Of course, if you pick the latter, you have a ready-made excuse for your unhappiness, all the “bad” luck visited upon you and your failure to realize all the goodies that you birth-right should have bestowed upon your victimized self. None of your misery is your fault.
I feel for those who believe that all their problems are the fault of others. And, since they do not have a problem, you can’t help them. No one fixes a problem they do not have.
Pray for them?
I like Red Right Hand
Can we look forward now to a Nick Cave Christmas album?
So carping and complaining and griping and blaming doesn't lead to personal peace, or satisfying interpersonal relations? Getting rid of that gets rid of the part of the internet not dedicated to cat videos or recorded bedroom athletics.
Cave thought about "the precarious and vulnerable position of the world" and felt he ought to try to help the world, "instead of merely vilifying it, and sitting in judgement of it."
He sounds like a good guy and from above comments a good artist.
However, my first two reactions were:
1. How do you sit in judgement of the world? That strikes me as highly narcissistic.
2. The world has always been precarious and dangerous. It is less so now. It is not the Hobbesian life that was nasty, brutish and short.
I do not mean to criticize the guy, but to challenge simple minded assumptions about the modern world.
Carol -
I wonder if these nit-wits understand Trump isn't president anymore?
We had peace and prosperity during Trump. Period.
Now - UNDER Crook Biden - we have inflation, tax rape, open borders, crime and war.
A series of tragic circumstances. What's done is done and cannot be undone.
But, despite it all, he reached a state of rational, moral enlightenment.
Losing a child, or two children, even worse, pounds home the realization that life is fleeting and that humans are fragile after all the proclamations of strength.

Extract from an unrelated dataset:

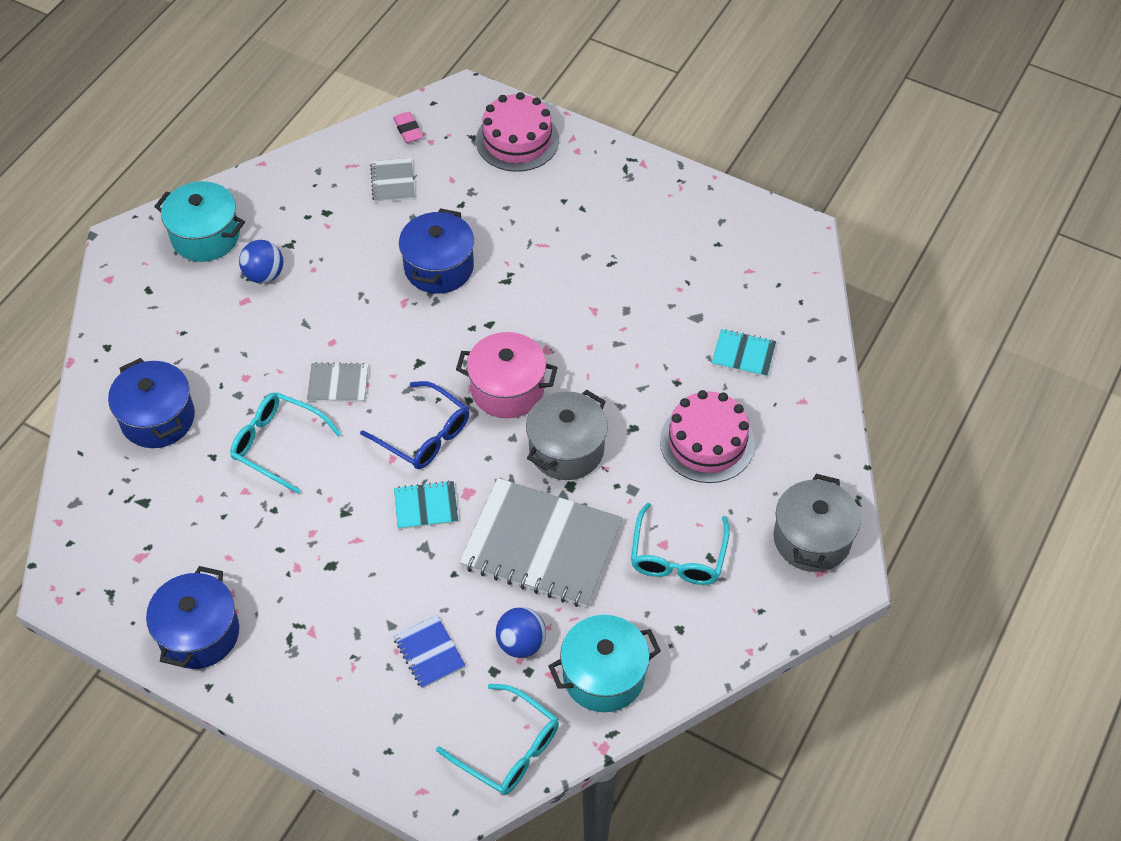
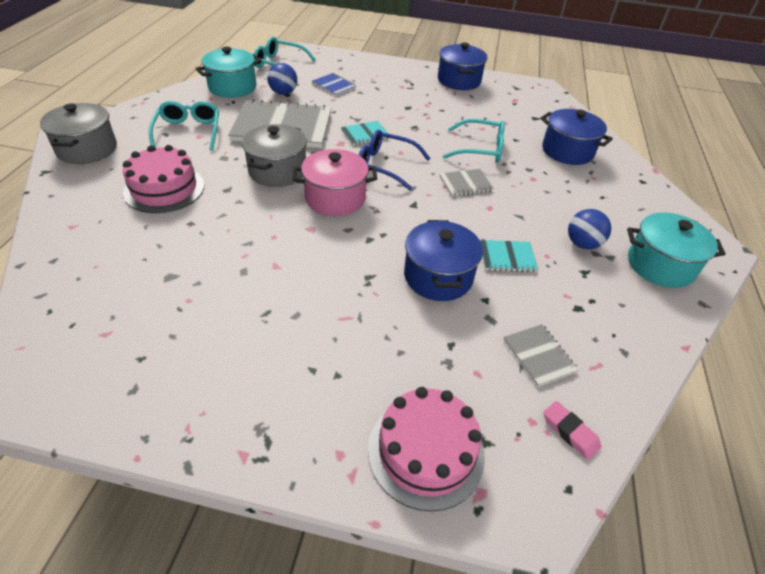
camera: 160 degrees right, 10 degrees down
turquoise notebook [712,329,776,377] -> turquoise notebook moved to [480,240,538,272]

A human skull is only so thick, a human lung can’t breathe water, blood vessels can bleed copious amounts of blood very quickly, brains can be rattled to mush. Why waste what left of one’s own life to hate, when the emotions of love, joy, peace are so much more profound. People can be hateful, yes, but wasting emotions on hating just doesn’t seem to be productive, because life IS short. Having said that, we are only human and will slip into the knee jerk response of shooting hate back at those who hate us. Love, peace and joy don’t always or even often come easily, sometimes it needs to be searched for, strived toward. Oh well, just my two cents worth.
"the precarious and vulnerable position of the world" vulnerable position of me in the world.
and felt he ought to try to help the world, Or simply, Be of service to others.
Feel like crap and don't know why? Try being of service to others. No you don't have to sell off all you have to start a homeless shelter. Do simple things throughout the day. You are really not helping others. You are getting out of yourself. Right sizing your ego. While making another persons day go a little smoother.
Being the child of someone who hates the world is not an easy thing, because you are a part of that world. Maybe the death of his sons made him realize the harm that projecting hate causes.
Personal Grief far outweighs some abstract general principles. Profound grief after time can morph from an emotionally muddy stasis to crystal clarity. It’s an exhausting journey, I believe, and not many succeed. I salute Cave for stripping away the universalist chaff and getting to the spiritual center.
Well said, Iowan 2. Being helpful to others when able, treating others with kindness. That’s the ticket. A little kindness goes a long way, and it can be invigorating. I’m going to try to be more mindful of this myself, Lord knows I could use it.
Remarkable. I have now subscribed to his blog and I will go deeper into his music. Some music aficionado friends of mine have been deep into his music for years but I only glanced his way. So much music, so little time.
Not cheery or upbeat, but just plain beautiful?